There are no published studies on the use of FMT in CKD patients. Friedman-Moraco et al. reported cases of two patients after organ transplantation (kidney and lung transplantation) with recurrent CDI, in whom FMT treatment proved to be safe and effective [
56]. In a study by Lin et al. involving five patients after organ transplantation (four patients after kidney transplantation and one patient after pancreatic transplantation) with recurrent CDI, four patients had no CDI recurrence after one FMT. The most common side effects of FMT in these patients were transient abdominal pain and constipation [
57].
As was already mentioned, CDI treatment in patients with CKD follows the scheme for the general population. The vancomycin and fidaxomicin used in the treatment of CDI are not absorbed in the gastrointestinal tract, therefore there is no need to modify the dose of these drugs in patients with renal insufficiency.

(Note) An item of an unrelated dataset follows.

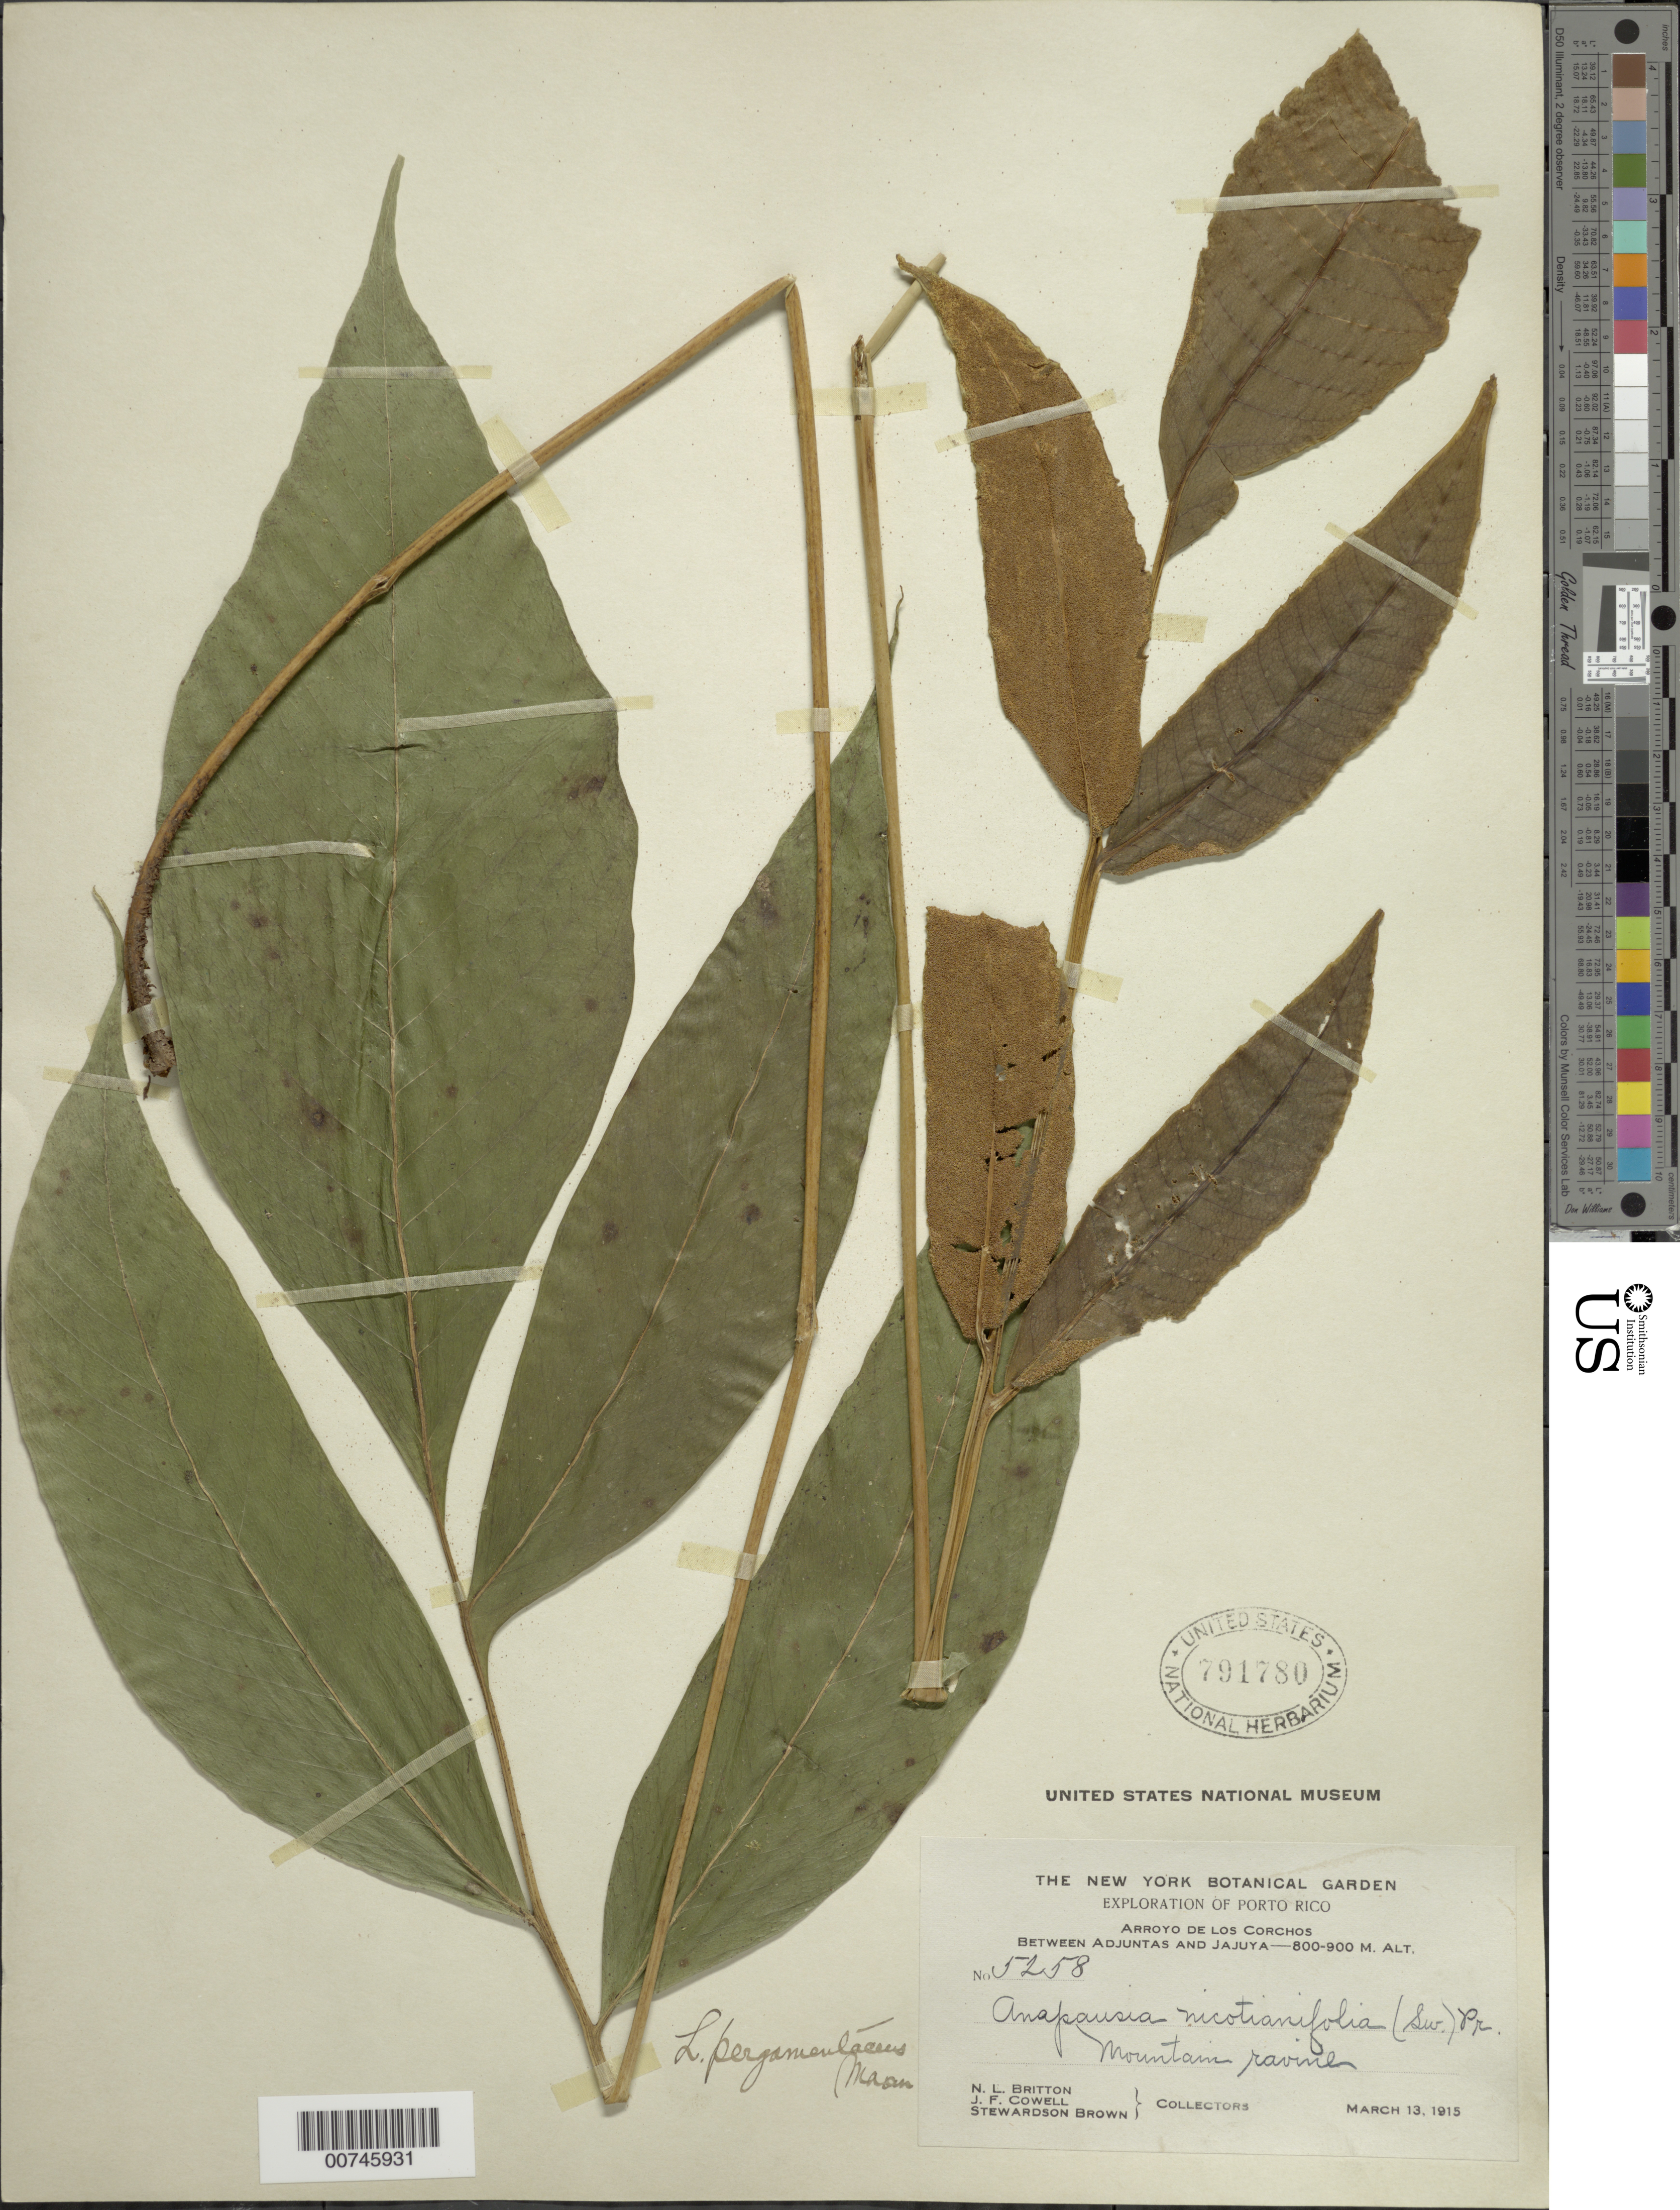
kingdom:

11. Clostridioides difficile Infection in the Pediatric Population
As in the adult population, CDI incidence in children has tended to increase since the year 2000. In the population study of children by Khanna et al. covering the years 1991–2009, there was an increase in the incidence of CDI among pediatric patients from 2.6 to 32.6 per 100,000 children [
58]. Based on epidemiological data, Wendt et al. showed that 71% of CDI cases identified with a positive stool test for
Clostridioides difficile in children are community-acquired infections [
59]. The CDI risk factors in children are similar to the adult population. An additional risk factor for the pediatric population is the presence of gastrostomy or jejunostomy. Severe and complicated CDI are less common in children than in adults [
60,
61]. Recommendations for CDI diagnosis are different depending on the children’s age. Due to frequent occurrence of an asymptomatic course of toxigenic
Clostridioides difficile in infants, testing for CDI should never be routinely recommended for neonates or infants ≤12 months of age with diarrhea. For children aged 1 to 2 years CDI test should be performed after excluding other infectious (viral—mainly rotavirus) or non-infectious causes. In children over two years of age, CDI testing is recommended for prolonged or worsening diarrhea with risk factors such as inflammatory bowel disease, impaired immune system function, contact with healthcare system, or recent antibiotic therapy [
52].
In the treatment of CDI in children, metronidazole, vancomycin and rifaximin are used, depending on the form of CDI in pediatric doses. Oral metronidazole or vancomycin is recommended for the first episode of CDI or the first mild to moderate relapse of CDI. Pediatric doses of oral vancomycin are 10 mg/kg/dose 4 times per day for 10 days, maximum dose 125 mg 4 times per day. Pediatric doses of oral metronidazole are 7.5 mg/kg/dose 3 or 4 times per day for 10 days, maximum dose 500 mg 3 or 4 times per day. In case of first episode of severe CDI oral vancomycin is recommended. In this case, metronidazole is recommended only as an additional drug administered by the intravenous route. Pediatric doses of intravenous metronidazole are 10 mg/kg/dose 3 times per day for 10 days, maximum dose 500 mg 3 times per day. For children with a second or subsequent relapse of CDI, it is recommended to use oral vancomycin in the form of decreasing or pulsating doses—10 mg/kg/dose with maximum dose 125 mg 4 times a day for 10–14 days, 2 times a day for a next week, once a day for another week, and then every 2 or 3 days for the next 2–8 weeks. It is also possible to use oral vancomycin for 10 days, then rifaximin orally for 20 days, but there are no pediatric doses of rifaximin—it is not registered for use in children <12 years of age. In the case of repeated recurrences of CDI despite standard CDI treatment, intestinal microbiota transplantation may be considered [
52].
There are no separate recommendations for CDI in the pediatric CKD population or in children undergoing renal replacement therapy.